[Provided records — start]

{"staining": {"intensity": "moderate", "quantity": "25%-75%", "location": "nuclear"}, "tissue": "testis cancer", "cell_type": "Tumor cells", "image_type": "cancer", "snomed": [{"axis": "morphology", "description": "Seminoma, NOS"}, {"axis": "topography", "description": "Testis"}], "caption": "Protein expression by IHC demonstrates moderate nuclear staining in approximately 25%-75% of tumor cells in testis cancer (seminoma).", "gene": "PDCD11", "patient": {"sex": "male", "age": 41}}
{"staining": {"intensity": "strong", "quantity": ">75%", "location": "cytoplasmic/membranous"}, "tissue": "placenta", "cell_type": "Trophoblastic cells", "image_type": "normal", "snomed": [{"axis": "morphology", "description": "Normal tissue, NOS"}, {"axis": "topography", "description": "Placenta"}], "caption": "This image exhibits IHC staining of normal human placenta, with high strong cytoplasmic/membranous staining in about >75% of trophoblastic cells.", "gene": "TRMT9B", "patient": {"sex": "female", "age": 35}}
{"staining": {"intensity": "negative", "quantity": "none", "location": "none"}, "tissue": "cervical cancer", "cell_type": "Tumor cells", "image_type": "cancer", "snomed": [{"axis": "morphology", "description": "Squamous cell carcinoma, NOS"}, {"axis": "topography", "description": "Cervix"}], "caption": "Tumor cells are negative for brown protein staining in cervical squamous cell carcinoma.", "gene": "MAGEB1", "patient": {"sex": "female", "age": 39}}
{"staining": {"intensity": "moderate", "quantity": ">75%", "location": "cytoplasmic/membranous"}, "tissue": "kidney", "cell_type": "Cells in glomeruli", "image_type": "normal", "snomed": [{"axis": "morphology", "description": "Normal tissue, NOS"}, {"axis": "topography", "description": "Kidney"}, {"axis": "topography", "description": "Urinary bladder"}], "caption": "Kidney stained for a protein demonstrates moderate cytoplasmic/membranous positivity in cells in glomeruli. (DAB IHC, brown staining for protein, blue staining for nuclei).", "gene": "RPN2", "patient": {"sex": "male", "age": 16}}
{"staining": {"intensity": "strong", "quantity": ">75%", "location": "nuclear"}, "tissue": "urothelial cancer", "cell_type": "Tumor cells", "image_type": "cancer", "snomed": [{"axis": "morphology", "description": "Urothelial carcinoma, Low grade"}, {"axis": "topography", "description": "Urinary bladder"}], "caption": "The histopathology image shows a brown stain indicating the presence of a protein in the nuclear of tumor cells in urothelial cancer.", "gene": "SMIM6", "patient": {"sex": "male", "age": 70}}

[Provided records — finish]

Your instructions: Go back to the start of the listing above. Reproduce each line exactly, ending with the line that contains "image exhibits IHC".

Response below:
{"staining": {"intensity": "moderate", "quantity": "25%-75%", "location": "nuclear"}, "tissue": "testis cancer", "cell_type": "Tumor cells", "image_type": "cancer", "snomed": [{"axis": "morphology", "description": "Seminoma, NOS"}, {"axis": "topography", "description": "Testis"}], "caption": "Protein expression by IHC demonstrates moderate nuclear staining in approximately 25%-75% of tumor cells in testis cancer (seminoma).", "gene": "PDCD11", "patient": {"sex": "male", "age": 41}}
{"staining": {"intensity": "strong", "quantity": ">75%", "location": "cytoplasmic/membranous"}, "tissue": "placenta", "cell_type": "Trophoblastic cells", "image_type": "normal", "snomed": [{"axis": "morphology", "description": "Normal tissue, NOS"}, {"axis": "topography", "description": "Placenta"}], "caption": "This image exhibits IHC staining of normal human placenta, with high strong cytoplasmic/membranous staining in about >75% of trophoblastic cells.", "gene": "TRMT9B", "patient": {"sex": "female", "age": 35}}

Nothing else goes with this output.